Activism and beliefs

From an early age, Marcel-Keyes involved herself in her father's political work, in both pro-school choice circles and the pro-life movement. She believes in the philosophy of "peace for all who live," opposing all forms of violence including the death penalty, abortion, all forms of war, and the killing of animals for consumption (she is a vegan).
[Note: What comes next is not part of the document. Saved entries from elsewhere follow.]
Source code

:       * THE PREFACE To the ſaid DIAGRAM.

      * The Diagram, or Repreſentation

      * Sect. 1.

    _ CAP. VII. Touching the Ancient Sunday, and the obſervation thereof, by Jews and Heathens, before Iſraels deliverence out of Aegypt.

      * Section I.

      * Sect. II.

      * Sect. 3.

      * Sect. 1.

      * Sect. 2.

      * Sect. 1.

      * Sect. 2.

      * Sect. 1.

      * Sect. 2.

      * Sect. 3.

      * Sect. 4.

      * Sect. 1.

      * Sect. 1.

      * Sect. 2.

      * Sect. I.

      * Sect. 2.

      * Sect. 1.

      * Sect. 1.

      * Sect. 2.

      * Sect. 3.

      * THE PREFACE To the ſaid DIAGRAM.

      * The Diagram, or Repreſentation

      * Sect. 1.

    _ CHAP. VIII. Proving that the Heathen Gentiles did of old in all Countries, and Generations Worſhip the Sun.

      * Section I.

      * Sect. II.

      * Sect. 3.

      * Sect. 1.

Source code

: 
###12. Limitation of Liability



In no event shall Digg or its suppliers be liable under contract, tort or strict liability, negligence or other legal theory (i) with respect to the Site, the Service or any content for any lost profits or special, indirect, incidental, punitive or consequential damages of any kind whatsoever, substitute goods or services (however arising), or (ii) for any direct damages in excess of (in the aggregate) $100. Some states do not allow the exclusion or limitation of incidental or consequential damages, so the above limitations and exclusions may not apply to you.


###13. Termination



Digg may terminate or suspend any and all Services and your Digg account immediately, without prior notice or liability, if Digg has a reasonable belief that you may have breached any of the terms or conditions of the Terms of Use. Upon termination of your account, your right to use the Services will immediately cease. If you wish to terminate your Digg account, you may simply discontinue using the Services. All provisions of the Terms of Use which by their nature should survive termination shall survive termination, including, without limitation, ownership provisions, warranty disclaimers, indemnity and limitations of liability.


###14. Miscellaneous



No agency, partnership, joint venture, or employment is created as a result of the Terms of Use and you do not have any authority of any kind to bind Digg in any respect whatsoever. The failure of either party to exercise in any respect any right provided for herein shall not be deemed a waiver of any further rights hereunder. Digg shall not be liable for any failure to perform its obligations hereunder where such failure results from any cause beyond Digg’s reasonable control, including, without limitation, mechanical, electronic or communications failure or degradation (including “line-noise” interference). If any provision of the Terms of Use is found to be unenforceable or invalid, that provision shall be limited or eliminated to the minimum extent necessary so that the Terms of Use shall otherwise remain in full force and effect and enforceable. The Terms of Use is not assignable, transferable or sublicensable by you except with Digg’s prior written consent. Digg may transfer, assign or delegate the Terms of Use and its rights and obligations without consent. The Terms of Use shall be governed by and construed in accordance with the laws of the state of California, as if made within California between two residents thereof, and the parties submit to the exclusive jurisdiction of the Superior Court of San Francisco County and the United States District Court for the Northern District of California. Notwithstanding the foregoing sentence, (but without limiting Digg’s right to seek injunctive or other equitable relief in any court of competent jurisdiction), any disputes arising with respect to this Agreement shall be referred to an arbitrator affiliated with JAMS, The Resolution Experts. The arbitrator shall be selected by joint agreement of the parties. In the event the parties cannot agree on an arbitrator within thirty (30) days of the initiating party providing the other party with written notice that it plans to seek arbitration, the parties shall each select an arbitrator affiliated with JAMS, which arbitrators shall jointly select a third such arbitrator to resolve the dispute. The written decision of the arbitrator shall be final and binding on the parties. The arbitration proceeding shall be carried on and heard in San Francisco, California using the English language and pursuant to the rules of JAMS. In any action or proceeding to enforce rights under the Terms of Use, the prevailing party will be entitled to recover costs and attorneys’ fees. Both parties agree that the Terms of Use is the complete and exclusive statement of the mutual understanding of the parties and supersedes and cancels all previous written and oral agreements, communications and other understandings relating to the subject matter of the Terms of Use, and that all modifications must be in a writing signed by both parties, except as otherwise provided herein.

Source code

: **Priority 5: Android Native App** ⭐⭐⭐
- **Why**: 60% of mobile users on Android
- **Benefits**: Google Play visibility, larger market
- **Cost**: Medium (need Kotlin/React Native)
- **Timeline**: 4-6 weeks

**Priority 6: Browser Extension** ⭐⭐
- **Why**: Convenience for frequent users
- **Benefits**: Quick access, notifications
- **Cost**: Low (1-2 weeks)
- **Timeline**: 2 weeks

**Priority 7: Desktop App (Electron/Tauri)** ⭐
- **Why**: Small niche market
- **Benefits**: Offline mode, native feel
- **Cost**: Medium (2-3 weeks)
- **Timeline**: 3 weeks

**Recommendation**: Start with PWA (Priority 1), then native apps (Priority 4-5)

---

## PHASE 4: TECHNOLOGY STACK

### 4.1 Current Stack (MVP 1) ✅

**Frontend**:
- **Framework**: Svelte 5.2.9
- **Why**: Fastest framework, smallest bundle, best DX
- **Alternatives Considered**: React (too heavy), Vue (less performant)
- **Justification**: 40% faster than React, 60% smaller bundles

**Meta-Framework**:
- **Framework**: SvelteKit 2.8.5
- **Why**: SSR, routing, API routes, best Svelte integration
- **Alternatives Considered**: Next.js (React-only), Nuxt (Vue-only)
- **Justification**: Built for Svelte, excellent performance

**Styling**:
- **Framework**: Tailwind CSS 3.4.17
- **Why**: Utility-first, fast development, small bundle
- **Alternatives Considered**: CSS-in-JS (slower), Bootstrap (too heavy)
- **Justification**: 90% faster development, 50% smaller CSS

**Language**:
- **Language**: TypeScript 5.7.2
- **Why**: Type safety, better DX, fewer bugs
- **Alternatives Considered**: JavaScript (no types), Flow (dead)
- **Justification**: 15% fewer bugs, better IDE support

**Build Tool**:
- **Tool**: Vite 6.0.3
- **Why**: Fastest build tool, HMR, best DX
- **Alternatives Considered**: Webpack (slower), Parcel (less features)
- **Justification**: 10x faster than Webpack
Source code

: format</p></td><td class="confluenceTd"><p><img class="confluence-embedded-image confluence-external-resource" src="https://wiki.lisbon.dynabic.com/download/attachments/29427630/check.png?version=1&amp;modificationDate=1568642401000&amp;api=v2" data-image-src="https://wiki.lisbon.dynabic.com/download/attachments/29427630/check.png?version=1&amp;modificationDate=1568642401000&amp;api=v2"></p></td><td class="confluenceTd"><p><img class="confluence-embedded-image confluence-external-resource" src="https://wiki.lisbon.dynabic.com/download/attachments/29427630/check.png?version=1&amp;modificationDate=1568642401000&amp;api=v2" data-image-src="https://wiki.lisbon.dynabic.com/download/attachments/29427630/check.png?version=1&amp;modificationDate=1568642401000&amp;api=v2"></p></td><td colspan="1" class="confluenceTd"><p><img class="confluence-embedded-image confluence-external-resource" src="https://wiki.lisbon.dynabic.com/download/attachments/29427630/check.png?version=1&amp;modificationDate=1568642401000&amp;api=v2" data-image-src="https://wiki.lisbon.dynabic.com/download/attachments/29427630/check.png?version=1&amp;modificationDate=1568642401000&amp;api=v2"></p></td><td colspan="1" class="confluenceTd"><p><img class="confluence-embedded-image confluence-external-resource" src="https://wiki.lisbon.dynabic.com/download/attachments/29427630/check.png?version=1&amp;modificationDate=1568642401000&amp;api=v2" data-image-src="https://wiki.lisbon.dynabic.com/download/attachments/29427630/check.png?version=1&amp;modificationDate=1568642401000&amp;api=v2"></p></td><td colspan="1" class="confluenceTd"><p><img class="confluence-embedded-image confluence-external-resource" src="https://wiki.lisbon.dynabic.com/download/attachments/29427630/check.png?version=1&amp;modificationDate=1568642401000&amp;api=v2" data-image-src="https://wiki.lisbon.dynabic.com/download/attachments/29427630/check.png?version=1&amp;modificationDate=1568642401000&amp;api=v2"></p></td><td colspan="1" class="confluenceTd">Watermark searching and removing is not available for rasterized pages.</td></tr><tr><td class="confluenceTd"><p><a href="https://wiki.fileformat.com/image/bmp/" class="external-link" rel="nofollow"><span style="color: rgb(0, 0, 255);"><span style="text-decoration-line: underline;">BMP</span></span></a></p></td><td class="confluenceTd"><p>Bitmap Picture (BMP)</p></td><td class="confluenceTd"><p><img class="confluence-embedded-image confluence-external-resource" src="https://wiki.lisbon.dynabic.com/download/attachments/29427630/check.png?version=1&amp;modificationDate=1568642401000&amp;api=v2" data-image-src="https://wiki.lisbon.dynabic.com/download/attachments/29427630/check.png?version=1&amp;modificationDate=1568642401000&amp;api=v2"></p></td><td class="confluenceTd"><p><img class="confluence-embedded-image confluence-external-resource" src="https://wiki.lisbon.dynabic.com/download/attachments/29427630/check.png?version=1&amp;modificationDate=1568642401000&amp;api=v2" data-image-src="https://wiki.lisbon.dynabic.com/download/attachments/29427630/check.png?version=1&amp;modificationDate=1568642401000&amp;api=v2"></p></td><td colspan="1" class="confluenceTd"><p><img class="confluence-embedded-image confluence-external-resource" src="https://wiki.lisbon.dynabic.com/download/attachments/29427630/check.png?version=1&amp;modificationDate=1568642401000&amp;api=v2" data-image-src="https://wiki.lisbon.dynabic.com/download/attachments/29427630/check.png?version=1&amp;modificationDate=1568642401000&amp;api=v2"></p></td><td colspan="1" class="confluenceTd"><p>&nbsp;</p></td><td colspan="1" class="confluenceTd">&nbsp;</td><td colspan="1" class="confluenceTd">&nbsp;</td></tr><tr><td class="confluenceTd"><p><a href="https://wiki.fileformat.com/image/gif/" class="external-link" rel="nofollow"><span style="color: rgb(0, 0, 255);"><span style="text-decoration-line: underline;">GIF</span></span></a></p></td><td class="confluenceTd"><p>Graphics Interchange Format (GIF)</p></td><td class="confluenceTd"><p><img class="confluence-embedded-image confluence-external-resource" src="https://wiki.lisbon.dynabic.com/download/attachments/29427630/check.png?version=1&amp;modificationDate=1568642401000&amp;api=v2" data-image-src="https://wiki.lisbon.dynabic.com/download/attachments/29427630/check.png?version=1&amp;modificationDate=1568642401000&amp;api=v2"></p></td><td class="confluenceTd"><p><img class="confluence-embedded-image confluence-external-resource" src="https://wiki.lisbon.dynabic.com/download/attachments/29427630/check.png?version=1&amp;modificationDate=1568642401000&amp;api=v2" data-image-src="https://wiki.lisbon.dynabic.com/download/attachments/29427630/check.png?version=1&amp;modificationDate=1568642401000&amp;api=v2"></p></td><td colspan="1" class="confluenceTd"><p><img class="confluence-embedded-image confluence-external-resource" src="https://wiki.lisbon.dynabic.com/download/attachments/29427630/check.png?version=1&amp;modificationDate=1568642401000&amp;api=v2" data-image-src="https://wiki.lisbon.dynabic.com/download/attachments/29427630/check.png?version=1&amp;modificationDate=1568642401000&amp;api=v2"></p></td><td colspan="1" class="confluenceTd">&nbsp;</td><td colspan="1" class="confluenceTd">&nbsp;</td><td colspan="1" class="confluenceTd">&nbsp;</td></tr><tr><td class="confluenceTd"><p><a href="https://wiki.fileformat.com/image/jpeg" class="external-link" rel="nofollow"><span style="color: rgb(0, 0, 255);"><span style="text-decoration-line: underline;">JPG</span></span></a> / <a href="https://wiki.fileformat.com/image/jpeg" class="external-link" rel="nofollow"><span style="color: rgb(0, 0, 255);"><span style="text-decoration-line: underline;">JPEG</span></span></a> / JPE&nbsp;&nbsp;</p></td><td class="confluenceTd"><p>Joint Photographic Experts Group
She states she is an anarchist,[12] and reportedly believes things such as access to health care, education, housing, food and jobs should be considered human rights.

To these ends, Marcel-Keyes is involved with a number of activist organizations. She has volunteered with Food Not Bombs, runs as a street medic at protests and is a member of the Board of Directors for the National Youth Advocacy Coalition, which speaks on behalf of LGBT families and youth all over the country. She also spent a year in the south of India teaching English and computer skills to tribal people with a group known as ACCORD, which aims to empower tribal people of India who have historically been oppressed and/or ignored by higher castes.